EIC voyage #15 (1829–1830): Captain James B Burnett sailed from The Downs on 9 May 1829, bound for China. On 11 September Scaleby Castle reached Toonkoo, Cap Sing Moon Bay on 23 November, and Whampoa on 11 February 1830. Homeward bound, she crossed the Second Bar on 2 April, reached St Helena on 3 July, and arrived at The Downs on 29 August.

EIC voyage #16 (1831–1832): Captain John Hillman sailed from Torbay on 7 May 1831, bound for China. Scaleby Castle arrived at Whampoa on 10 September. Homeward bound, she crossed the Second Bar on 20 January 1832, reached St Helena on 3 April, and arrived at The Downs on 22 May.

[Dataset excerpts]
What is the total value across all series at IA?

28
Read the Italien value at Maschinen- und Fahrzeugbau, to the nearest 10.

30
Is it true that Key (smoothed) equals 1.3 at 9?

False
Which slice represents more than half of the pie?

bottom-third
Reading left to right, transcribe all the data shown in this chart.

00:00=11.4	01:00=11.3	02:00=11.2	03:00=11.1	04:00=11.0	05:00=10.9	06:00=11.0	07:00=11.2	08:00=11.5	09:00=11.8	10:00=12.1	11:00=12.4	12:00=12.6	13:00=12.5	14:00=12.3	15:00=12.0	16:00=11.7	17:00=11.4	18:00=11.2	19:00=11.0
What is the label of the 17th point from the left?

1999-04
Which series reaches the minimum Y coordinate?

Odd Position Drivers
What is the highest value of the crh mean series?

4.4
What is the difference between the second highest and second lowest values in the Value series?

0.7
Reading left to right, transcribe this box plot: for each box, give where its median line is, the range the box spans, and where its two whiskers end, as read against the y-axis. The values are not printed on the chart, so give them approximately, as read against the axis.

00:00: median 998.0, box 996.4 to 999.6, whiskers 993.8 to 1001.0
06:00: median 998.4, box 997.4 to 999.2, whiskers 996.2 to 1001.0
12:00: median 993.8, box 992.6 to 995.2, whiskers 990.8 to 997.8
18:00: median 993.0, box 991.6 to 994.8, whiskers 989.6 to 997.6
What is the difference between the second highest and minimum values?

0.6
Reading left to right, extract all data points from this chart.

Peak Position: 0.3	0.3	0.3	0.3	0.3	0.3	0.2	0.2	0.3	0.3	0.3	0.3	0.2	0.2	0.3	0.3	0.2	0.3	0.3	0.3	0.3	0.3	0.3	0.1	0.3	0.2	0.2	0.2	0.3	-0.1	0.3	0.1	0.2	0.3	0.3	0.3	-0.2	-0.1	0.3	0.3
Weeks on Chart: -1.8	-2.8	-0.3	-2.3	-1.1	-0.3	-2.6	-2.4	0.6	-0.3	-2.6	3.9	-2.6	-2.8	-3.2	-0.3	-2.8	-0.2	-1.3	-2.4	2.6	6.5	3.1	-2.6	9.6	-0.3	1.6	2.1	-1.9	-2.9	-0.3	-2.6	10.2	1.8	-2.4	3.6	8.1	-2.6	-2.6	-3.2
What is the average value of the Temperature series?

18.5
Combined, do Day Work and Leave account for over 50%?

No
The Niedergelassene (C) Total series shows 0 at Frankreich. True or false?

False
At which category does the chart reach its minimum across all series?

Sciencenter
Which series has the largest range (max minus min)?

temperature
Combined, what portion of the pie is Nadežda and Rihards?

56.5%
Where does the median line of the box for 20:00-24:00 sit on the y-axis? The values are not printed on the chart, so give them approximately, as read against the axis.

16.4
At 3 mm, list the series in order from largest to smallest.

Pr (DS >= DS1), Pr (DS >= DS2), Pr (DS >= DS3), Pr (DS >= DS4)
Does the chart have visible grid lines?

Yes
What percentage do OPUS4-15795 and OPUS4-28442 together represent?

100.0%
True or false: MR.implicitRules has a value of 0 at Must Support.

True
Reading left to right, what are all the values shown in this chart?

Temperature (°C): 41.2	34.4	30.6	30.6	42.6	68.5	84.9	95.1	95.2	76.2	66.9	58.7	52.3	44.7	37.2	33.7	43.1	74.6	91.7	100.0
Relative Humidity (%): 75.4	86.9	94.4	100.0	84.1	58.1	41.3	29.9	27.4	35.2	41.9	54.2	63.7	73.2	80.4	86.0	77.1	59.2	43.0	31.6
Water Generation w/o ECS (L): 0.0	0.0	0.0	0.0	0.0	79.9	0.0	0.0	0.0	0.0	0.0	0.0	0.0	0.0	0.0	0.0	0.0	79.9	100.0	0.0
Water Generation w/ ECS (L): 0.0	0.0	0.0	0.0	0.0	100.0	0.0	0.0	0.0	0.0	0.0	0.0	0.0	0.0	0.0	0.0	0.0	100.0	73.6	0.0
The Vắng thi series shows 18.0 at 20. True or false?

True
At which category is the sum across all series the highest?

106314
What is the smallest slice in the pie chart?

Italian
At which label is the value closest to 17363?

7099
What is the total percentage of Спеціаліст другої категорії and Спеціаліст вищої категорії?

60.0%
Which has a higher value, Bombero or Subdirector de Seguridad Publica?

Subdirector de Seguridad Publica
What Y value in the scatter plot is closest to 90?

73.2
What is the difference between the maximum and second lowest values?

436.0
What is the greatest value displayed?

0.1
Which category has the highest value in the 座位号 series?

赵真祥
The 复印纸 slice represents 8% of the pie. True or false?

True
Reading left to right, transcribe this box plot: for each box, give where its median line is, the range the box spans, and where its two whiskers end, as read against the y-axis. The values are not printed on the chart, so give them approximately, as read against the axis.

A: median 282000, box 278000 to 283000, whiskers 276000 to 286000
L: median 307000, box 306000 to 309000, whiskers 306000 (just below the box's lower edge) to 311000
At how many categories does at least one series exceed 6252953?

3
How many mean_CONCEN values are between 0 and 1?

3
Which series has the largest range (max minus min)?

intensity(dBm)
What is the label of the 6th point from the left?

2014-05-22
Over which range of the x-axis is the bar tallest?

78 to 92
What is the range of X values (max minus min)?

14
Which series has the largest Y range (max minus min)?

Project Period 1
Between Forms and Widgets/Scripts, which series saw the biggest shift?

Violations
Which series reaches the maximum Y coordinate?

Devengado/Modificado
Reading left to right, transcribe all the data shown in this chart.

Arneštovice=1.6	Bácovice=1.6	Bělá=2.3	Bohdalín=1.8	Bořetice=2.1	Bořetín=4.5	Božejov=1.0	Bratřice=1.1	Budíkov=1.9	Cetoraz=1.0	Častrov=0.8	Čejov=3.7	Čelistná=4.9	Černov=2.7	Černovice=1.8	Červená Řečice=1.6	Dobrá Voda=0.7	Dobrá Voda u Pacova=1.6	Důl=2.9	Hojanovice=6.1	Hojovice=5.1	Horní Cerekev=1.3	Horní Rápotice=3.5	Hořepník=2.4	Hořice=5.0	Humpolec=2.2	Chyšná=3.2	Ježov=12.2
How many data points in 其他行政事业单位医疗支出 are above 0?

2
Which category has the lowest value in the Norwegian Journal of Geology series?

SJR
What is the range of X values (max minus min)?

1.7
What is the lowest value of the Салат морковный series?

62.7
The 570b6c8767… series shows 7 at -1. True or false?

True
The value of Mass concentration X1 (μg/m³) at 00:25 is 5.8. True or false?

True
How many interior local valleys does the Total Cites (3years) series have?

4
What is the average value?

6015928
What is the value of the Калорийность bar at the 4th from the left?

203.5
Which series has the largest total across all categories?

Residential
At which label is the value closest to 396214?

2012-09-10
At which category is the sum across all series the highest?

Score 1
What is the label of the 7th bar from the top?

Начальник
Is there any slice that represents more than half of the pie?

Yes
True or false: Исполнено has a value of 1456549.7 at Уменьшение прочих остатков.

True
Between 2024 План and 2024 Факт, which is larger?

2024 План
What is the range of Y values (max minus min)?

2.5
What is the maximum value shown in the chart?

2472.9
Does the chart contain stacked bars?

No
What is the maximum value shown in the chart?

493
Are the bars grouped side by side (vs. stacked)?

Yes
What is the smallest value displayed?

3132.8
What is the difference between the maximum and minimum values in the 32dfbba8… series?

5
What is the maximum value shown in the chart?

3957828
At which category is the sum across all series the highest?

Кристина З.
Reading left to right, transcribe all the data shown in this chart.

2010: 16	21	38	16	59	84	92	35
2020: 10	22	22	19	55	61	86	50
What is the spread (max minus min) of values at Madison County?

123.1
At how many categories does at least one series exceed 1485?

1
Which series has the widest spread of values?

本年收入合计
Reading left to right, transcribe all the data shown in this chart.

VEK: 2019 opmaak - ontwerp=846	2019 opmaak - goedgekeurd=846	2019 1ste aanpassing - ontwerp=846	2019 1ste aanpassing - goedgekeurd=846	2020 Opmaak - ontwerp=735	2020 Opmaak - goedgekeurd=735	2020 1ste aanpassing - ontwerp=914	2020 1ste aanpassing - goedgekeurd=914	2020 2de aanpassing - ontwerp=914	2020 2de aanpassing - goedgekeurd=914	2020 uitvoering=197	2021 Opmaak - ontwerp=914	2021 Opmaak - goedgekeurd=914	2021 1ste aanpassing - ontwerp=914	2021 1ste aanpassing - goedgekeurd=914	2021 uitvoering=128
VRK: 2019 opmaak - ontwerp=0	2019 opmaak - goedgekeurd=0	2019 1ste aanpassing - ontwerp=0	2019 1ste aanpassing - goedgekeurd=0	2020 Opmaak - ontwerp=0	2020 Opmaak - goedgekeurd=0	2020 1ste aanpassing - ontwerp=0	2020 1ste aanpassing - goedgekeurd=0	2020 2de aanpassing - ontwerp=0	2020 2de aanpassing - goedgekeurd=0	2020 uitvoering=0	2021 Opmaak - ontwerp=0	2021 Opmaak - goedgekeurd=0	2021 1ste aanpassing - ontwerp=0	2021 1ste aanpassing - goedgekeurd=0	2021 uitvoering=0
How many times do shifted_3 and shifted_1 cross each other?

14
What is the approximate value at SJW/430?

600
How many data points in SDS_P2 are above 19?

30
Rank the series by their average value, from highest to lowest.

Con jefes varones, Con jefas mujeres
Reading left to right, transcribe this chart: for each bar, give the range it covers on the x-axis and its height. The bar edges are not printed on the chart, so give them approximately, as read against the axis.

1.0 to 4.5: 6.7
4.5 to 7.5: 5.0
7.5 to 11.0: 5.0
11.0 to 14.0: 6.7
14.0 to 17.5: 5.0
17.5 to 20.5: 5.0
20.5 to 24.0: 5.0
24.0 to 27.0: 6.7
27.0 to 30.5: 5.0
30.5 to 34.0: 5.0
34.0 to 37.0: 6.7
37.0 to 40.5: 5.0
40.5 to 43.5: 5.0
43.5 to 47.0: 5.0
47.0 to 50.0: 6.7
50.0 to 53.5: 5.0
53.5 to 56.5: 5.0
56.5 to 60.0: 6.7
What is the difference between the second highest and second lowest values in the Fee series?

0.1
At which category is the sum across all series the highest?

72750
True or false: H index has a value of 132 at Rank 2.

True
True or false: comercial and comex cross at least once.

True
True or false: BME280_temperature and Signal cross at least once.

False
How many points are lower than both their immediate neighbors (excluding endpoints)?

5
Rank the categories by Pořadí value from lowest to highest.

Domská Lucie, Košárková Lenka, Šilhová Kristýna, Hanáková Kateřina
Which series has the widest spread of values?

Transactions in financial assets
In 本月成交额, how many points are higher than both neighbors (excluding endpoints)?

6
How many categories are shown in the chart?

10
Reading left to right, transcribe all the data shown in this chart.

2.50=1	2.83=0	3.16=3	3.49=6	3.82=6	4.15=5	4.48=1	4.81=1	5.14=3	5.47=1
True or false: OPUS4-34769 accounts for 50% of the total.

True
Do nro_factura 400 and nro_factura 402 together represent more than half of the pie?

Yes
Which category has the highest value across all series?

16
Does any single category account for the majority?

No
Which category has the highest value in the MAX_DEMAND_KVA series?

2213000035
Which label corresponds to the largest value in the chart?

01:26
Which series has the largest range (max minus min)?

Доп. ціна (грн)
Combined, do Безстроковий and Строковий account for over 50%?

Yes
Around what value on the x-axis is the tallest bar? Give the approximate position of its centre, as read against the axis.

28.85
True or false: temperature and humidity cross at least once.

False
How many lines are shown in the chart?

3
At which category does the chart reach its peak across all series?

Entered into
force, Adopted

Work to be completed: Update the passage on the Scaleby Castle voyages from "EIC voyage #15" up to and including "Downs on 22 May." by putting "Saint Helena" wherever "St Helena" occurs.

Finished exercise:
EIC voyage #15 (1829–1830): Captain James B Burnett sailed from The Downs on 9 May 1829, bound for China. On 11 September Scaleby Castle reached Toonkoo, Cap Sing Moon Bay on 23 November, and Whampoa on 11 February 1830. Homeward bound, she crossed the Second Bar on 2 April, reached Saint Helena on 3 July, and arrived at The Downs on 29 August.

EIC voyage #16 (1831–1832): Captain John Hillman sailed from Torbay on 7 May 1831, bound for China. Scaleby Castle arrived at Whampoa on 10 September. Homeward bound, she crossed the Second Bar on 20 January 1832, reached Saint Helena on 3 April, and arrived at The Downs on 22 May.